À l'automne 2020, les galeries Le Minotaure et Alain Le Gaillard, s'associent avec la galerie Thomas Bernard Cortex Athletico pour présenter une exposition en trois volets confrontant deux artistes : Boris Aronson, une figure phare de l'avant-garde juive des années 1920, l'un des décorateurs de théâtre les plus en vue de Broadway, récompensé de huit Tony Awards, et l'artiste français contemporain, Rainier Lericolais, auteur d'oeuvres visuelles, sonores et spatiales.

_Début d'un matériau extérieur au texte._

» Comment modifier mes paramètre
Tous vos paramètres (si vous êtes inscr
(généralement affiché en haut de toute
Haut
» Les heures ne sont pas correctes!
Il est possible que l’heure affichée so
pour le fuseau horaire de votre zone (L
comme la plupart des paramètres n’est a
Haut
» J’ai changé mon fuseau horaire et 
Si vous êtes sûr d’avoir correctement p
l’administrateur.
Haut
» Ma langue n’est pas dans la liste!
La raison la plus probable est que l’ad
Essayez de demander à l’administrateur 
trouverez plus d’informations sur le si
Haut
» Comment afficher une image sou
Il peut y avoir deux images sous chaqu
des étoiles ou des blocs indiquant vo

Boris Aronson (1878-1973), fils du grand rabbin de Kiev, après le passage obligatoire par le heder, fréquente dans les années 1917-18, l'atelier de l'artiste d'avant-garde Alexandra Exter connue pour ses scénographies théâtrales révolutionnaires et ses costumes complètement futuristes du premier film de science-fiction Aelita (1924). Encore avant la Première Guerre mondiale, il devient l'une des figures majeures de la Kultur-Lige, mouvement d'émancipation des juifs par l'avant-garde se réalisant par une activité éditoriale et théâtrale. Après des séjours à Berlin et à Paris, Aronson s'installe en 1923 à New York où il est immédiatement embauché par Unzer Theater (Notre Théâtre) dans le Bronx, une petite institution à la pointe de l'avant-garde dans le domaine de représentation. Sa première réalisation est une peinture murale décorant l'enceinte du théâtre constituant l?hommage à Marc Chagall, mais aussi sa propre vision de l?histoire du théâtre yiddish. Il est aussitôt remarqué par Maurice Schwartz, régisseur du Second Avenue Theatre, le théâtre le plus connu et le plus grand-public de New York à l'époque. Aronson y travaillera jusqu'en 1931, avant d?être embauché par Broadway où il fera une carrière brillante, réalisant des décors, costumes et éclairage pour trente-quatre pièces et trois musicaux gagnant à plusieurs reprises les ultimes récompenses théâtrales américaines.
Quant à lui, Rainier Lericolais, comme beaucoup d'artistes ayant commencé leur carrière à la fin du XXème siècle, est marqué par les avant-gardes et la modernité. Son éducation personnelle est marquée par les découvertes qu'il fait lors de l'exposition L?art conceptuel, une perspective (l'ARC, 1989), en tombant sur la pochette du disque Panorama de Laibach (dont l'esthétique emprunte à Kasimir Malevitch et John Heartoeld), ou encore sur un exemplaire Fragments d'un discours amoureux de Roland Barthes acheté chez un bouquiniste pour l?énigmatique détail d?une peinture de Verrocchio imprimé sur sa couverture. « Fasciné par un temps qu'il n'a pas vécu », comme le résume Thibaut de Ruyter, l'auteur du texte du catalogue, il est amateur de livres anciens, collectionneur avide de découvertes, toujours à la recherche de matériau pour ses futures créations. Il peut simplement s'agir de papiers découpés dans des magazines de mode qu'il utilisera dans ses collages, mais aussi de sources précises, d'anecdotes historiques, qui se retrouvent subtilement dans ses oeuvres.
L'exposition proposée par les trois galeries parisiennes n'est pas un hommage que Lericolais rendrait à Boris Aronson, mais un dialogue imaginaire entre ces deux artistes, focalisé sur trois domaines qui leur sont proches à tous les deux. Il s'agit là, d' « une invitation à regarder les oeuvres d'Aronson comme si elles étaient produites aujourd'hui, observer celles de Lericolais comme si elles dataient de presque 100 ans. Et si vous décidez de pousser le jeu encore un peu plus loin, vous pouvez aussi imaginer que Lericolais est l'auteur de certains dessins d'Aronson (et inversement). Cela ne plaira sans doute pas aux historiens de l'art tatillons mais permettra aux amateurs de regarder à nouveau, autrement, ce qu'ils pensent connaître parfaitement. »
À l'image d'une pièce de théâtre, ou d'une sonate, la musique étant un univers proche à Lericolais, l'exposition se déroule en trois actes ou plutôt en trois mouvements : chez Thomas Bernard seront regroupés les structures de Lericolais (oeuvres en volume, assemblages et collages) et les projets de décors de théâtre d'Aronson ; chez Alain Le Gaillard : les études pour des costumes de l'un et les dessins représentant des personnages étrangement déconstruits et fragmentés de l'autre. Finalement, à galerie Le Minotaure refera surface l'une des figures emblématiques de la mythologie juive, le Dibbouk dont la légende inspira et habita l'oeuvre et l'esprit des deux artistes.
L'exposition regroupera presque une centaine d'oeuvres (toiles, oeuvres sur papier, sculptures, techniques mixtes) et sera accompagnée d'un catalogue bilingue.